Cette grogne ne se limite pas aux mouvements gay et lesbiens dans le monde. De nombreux athlètes ont pris des positions fermes ces dernières années, menaçant de boycott ou affichant ostensiblement leur mépris pour ces lois. Une pétition a circulé chez les sportifs.

Une kyrielle de chefs d’État ont également pris leur distance avec ces Jeux. À l’heure où 17 pays et 18 États américains ont adopté le mariage gay, la loi stigmantisant les homosexuels adoptée par le gouvernement de Vladimir Poutine passe mal. Obama ou Hollande, chefs d’États représentés par de nombreux athlètes lors de ces Jeux, ne se rendront en tout cas pas à Sotchi.

Le secrétaire général de l’ONU, Ban Ki-Moon a invité publiquement le monde à s’élever « contre les attaques sur les lesbiennes et les gays« , lors d’une intervention durant la session du CIO à l’aube de l’ouverture des Jeux.

Le conflit en Ukraine

S’il n’a pas de rapport direct avec les Jeux, le conflit qui oppose pro-Européens et pro-régime en Ukraine ne rapproche certainement pas l’Europe et la Russie.
En pleine bataille stratégique entre l’Union européenne et la Russie autour de l’Ukraine, de nombreux dirigeants auront sans doute à coeur de ne pas s’exposer de trop au côté de Vladimir Poutine.

Les travaux

Rien n’aura été épargné aux habitants à Sotchi. Coupures d’électricité, embouteillages sur l’unique route qui longe la mer, glissements de terrain et travaux anarchiques ont rythmé le quotidien de la station.

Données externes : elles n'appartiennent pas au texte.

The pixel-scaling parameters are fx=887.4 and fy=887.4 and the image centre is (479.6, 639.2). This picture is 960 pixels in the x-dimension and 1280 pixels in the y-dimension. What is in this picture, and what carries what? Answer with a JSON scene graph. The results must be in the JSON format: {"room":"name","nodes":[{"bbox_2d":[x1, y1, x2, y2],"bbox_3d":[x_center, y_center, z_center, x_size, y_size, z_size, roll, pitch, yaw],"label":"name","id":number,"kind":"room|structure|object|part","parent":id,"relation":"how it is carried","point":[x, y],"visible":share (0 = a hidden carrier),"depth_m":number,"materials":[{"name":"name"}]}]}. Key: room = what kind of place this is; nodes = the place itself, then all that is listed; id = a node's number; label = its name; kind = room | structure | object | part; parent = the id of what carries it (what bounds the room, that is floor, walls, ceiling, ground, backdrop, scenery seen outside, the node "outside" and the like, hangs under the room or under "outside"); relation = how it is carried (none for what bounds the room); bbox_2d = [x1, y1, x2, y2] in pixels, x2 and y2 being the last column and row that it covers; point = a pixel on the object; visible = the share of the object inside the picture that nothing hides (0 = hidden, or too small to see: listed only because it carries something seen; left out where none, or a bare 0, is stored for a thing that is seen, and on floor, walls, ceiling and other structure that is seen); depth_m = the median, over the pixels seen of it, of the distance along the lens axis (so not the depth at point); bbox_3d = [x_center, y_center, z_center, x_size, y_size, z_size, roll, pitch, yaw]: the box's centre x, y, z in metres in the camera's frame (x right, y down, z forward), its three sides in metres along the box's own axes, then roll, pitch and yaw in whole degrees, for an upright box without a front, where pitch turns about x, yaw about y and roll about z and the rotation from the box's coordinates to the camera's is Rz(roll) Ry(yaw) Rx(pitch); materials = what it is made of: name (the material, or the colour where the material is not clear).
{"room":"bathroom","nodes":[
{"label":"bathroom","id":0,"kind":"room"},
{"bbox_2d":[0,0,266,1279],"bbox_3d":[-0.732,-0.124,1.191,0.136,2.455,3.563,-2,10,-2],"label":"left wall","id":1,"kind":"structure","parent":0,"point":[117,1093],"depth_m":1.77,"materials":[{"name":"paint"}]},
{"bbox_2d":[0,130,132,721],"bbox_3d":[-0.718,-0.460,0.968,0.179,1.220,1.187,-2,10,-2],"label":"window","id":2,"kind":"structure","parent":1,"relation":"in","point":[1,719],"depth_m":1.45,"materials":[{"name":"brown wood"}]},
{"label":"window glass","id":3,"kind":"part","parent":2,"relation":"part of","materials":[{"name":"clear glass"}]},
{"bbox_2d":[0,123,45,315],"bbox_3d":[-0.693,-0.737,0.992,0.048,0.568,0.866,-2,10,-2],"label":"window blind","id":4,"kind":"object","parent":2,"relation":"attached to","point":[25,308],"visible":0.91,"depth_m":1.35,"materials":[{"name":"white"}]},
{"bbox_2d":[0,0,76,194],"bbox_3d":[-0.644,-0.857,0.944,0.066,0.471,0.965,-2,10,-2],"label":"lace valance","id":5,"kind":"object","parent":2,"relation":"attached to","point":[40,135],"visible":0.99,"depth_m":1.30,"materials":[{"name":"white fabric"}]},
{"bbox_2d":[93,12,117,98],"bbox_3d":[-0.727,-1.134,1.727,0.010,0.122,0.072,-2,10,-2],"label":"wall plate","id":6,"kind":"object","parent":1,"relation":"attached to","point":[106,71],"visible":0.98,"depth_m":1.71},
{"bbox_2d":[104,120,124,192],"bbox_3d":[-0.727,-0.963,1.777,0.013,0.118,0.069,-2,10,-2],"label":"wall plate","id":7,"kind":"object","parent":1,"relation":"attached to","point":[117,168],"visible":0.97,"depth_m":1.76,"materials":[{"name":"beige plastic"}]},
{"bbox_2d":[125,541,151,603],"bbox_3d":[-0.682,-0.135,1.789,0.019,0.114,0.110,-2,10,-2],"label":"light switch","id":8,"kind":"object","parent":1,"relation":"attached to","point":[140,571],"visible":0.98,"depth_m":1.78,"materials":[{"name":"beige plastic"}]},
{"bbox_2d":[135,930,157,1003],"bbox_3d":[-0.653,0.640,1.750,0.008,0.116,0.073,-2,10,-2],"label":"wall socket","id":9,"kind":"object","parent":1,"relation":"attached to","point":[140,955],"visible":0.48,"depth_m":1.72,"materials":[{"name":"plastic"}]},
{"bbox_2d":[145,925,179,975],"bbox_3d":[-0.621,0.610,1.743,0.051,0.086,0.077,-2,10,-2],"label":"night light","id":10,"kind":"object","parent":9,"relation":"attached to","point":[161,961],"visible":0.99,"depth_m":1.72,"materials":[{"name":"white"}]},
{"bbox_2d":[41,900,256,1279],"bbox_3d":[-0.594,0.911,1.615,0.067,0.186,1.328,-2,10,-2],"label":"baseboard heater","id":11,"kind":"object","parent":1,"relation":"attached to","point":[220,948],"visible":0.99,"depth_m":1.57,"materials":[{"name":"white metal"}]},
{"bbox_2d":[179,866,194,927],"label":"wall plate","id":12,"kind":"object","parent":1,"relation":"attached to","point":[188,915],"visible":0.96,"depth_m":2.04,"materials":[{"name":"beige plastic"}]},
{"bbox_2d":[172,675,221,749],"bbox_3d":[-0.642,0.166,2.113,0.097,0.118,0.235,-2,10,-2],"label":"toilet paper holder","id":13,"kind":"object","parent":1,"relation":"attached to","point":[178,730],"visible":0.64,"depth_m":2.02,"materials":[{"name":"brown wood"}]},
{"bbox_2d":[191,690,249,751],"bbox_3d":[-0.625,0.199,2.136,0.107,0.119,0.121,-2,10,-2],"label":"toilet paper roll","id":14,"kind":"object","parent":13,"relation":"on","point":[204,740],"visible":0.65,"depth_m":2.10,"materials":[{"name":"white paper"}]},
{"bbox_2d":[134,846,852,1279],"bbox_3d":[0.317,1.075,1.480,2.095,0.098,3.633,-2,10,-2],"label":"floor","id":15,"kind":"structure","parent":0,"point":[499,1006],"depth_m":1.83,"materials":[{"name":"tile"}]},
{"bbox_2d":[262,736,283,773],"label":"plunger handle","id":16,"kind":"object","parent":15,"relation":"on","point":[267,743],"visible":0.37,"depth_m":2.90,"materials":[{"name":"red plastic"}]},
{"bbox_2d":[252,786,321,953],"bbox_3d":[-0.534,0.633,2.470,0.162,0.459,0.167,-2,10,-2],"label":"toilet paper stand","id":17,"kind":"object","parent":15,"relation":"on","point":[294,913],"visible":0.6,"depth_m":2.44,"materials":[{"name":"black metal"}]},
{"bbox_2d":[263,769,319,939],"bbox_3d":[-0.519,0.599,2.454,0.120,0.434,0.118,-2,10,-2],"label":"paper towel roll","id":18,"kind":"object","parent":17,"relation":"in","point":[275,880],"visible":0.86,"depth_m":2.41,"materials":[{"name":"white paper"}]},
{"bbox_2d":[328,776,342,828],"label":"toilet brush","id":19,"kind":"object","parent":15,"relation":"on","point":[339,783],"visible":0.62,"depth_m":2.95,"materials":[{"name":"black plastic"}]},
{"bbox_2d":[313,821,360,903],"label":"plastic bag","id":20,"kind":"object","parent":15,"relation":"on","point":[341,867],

Faits dans la hâte, les aménagements ont parfois été mal pensés et de nombreuses dalles de béton recouvrent désormais des bandes de plage.
Cerise sur le gâteau, les infrastructures ne sont pas encore tout à fait prêtes. Les premiers journalistes sur place se servent de Twitter depuis quelques jours pour mettre en avant les problèmes dans les hôtels. Eau non potable, tringle de rideau qui tombe, … Tout devient sujet à une petite pique.

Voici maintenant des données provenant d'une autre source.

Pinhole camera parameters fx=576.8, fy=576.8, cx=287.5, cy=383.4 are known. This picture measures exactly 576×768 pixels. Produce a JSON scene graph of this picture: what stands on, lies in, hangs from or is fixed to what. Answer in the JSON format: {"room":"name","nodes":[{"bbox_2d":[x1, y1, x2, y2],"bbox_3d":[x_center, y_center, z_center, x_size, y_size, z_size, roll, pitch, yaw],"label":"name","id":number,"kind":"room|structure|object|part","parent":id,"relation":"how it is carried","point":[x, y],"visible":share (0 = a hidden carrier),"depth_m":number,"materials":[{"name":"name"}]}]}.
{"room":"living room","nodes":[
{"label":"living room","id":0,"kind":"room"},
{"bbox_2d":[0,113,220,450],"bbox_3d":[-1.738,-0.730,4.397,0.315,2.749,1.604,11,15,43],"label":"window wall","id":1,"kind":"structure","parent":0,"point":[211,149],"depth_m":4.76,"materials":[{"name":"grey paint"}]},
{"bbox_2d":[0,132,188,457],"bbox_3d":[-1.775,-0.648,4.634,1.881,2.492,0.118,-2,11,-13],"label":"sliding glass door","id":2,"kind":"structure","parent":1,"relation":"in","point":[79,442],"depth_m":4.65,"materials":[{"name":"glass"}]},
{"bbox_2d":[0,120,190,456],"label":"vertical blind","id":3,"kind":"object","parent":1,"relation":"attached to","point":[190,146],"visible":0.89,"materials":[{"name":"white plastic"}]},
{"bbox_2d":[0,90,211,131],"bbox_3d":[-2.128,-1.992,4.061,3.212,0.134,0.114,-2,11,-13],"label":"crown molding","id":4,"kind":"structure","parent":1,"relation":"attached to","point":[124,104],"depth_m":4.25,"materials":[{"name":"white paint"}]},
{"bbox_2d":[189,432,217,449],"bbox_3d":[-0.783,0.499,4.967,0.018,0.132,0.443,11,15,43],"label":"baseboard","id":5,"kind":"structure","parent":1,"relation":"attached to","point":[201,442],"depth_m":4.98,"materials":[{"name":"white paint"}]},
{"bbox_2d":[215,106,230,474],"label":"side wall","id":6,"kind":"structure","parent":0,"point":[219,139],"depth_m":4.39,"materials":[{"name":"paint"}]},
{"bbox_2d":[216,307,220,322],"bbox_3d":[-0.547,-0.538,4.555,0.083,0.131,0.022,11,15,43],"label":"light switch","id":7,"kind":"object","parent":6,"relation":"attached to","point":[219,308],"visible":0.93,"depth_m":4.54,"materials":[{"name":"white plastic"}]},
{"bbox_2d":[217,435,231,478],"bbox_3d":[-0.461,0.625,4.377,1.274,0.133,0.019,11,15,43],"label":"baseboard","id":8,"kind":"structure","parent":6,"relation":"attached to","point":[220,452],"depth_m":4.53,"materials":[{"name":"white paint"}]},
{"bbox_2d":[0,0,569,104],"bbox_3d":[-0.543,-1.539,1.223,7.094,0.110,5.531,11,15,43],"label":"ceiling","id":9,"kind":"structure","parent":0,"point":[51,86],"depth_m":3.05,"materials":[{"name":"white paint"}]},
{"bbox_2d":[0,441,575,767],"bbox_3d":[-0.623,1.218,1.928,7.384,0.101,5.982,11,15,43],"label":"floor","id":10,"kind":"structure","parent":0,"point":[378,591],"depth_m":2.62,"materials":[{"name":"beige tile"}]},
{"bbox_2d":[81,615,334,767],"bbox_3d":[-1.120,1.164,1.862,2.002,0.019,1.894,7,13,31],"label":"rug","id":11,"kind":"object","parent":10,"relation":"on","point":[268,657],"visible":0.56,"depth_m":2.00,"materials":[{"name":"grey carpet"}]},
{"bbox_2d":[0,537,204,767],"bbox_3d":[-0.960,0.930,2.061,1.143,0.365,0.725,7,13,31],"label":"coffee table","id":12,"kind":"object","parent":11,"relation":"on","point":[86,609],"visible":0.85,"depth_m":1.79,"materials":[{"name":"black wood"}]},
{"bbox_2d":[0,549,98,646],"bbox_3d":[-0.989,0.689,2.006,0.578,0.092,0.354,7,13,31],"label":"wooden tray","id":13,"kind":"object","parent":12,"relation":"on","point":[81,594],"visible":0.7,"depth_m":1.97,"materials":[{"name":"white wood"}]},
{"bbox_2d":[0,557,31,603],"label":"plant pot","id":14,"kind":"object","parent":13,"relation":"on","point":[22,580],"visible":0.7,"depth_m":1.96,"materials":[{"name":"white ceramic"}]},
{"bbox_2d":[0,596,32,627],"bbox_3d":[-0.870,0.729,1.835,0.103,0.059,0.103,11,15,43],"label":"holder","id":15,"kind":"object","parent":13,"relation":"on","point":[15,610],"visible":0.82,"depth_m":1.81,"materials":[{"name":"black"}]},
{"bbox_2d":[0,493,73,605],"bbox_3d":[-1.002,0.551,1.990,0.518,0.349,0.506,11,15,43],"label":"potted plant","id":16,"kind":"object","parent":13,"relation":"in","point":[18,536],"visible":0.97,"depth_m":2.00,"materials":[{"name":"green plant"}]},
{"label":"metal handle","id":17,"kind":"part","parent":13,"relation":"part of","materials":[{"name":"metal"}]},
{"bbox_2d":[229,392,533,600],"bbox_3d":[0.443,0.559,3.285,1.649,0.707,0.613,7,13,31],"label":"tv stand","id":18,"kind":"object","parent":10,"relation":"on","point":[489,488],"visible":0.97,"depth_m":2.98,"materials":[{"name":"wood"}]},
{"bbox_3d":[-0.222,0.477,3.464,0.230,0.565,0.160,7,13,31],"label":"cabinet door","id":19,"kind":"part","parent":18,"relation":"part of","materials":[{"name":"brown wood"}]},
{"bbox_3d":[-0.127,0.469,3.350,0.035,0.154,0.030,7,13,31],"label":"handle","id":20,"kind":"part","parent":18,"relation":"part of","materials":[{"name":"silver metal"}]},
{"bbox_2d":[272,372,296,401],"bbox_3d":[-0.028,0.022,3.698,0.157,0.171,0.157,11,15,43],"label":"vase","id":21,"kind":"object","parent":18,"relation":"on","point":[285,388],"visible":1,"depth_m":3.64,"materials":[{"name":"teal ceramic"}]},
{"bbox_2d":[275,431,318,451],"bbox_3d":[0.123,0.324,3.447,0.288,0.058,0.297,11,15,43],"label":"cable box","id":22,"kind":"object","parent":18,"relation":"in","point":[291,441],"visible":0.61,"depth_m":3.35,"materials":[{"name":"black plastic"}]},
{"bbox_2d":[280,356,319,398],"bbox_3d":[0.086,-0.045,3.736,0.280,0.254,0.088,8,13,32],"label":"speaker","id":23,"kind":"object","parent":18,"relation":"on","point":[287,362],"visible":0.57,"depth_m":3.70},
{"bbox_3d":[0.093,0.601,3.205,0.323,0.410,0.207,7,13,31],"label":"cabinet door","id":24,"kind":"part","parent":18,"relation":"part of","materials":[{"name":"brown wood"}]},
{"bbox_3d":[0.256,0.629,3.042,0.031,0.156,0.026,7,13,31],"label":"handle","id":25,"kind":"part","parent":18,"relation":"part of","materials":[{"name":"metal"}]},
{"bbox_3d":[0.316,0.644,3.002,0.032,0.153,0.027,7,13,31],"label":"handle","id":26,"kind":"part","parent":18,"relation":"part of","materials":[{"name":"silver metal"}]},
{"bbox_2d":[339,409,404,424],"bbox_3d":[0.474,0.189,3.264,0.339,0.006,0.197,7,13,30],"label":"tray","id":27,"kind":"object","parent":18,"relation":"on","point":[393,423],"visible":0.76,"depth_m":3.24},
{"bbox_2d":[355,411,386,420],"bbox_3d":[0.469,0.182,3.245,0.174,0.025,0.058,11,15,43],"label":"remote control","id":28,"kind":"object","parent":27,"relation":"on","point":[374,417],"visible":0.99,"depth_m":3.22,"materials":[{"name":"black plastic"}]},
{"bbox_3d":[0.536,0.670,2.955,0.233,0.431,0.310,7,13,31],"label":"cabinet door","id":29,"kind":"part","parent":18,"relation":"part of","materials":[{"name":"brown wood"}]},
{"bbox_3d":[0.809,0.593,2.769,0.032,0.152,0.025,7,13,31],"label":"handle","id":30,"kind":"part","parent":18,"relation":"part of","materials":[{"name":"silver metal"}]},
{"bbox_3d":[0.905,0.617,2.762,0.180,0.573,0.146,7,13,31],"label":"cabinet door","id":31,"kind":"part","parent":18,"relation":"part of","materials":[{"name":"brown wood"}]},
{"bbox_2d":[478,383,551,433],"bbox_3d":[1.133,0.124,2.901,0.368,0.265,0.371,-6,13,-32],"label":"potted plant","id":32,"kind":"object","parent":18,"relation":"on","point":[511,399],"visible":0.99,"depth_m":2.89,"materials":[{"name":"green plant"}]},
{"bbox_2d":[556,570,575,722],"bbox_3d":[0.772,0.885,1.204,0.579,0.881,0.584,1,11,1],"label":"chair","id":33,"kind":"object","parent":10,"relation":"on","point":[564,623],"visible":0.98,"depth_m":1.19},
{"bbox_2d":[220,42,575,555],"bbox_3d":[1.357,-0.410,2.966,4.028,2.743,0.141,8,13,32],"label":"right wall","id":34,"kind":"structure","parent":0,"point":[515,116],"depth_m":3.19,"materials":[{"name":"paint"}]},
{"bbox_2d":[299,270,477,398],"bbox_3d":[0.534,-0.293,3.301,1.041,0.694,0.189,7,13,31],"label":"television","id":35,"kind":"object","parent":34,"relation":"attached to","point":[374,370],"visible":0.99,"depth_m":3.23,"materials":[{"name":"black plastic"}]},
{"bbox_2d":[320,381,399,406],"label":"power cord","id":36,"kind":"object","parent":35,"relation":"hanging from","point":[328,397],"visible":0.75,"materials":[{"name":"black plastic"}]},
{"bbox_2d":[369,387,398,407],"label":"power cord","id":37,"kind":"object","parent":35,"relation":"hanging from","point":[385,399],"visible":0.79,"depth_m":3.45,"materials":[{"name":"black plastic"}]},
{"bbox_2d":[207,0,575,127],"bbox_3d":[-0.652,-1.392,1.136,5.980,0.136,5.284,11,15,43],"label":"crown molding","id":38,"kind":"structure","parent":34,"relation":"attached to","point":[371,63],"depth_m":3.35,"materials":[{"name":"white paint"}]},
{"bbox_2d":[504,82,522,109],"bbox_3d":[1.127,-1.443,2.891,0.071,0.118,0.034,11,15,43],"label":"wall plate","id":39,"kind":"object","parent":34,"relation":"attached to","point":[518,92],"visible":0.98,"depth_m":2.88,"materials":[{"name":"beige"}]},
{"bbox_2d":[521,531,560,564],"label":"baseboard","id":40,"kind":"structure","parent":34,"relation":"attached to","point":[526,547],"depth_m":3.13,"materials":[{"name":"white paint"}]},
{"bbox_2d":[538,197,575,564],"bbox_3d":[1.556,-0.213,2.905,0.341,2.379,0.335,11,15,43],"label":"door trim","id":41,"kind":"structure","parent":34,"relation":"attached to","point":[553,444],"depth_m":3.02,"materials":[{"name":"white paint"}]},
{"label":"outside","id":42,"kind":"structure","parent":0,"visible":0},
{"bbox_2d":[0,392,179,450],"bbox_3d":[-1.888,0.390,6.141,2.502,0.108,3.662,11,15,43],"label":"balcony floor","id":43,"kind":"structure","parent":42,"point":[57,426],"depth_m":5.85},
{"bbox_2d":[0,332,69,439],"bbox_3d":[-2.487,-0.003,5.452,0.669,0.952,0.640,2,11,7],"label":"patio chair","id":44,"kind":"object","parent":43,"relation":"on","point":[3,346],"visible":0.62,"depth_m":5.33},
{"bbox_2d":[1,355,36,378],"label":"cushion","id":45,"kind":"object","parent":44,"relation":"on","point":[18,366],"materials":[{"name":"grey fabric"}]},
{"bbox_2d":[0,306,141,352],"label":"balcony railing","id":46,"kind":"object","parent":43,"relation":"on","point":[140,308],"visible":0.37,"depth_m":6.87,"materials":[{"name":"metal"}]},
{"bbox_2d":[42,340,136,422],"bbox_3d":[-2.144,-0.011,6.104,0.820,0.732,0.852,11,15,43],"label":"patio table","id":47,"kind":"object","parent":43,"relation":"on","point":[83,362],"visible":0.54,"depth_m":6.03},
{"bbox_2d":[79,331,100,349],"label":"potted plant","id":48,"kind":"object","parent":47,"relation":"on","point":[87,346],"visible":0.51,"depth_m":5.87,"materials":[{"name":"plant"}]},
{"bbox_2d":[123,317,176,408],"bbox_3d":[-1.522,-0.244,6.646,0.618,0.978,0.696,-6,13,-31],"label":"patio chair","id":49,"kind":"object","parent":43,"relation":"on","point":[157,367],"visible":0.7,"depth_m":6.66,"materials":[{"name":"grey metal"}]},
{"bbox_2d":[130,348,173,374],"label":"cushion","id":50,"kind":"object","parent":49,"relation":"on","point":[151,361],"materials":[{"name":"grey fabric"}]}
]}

La position de la Belgique

Il n’y aura pas de représentants belges pour encourager nos 7 athlètes lors de la cérémonie d’ouverture. Mais il ne s’agit pas là d’un boycott officiel. Les écologistes avaient déposé une résolution demandant au gouvernement fédéral de ne pas assister à la cérémonie d’ouverture des Jeux, mais la majorité a rejeté le texte.


Bien sûr, il se passera de très belles choses sur les pistes de Sotchi et l’esprit olympique devrait être présent durant la compétition. Mais la charte olympique ambitionne de « mettre le sport au service du développement harmonieux de l’humanité en vue de promouvoir une société pacifique, soucieuse de préserver la dignité humaine. » Vu sous cet angle, il n’y aura pas grand monde pour aller remettre une médaille à Vladimir Poutine.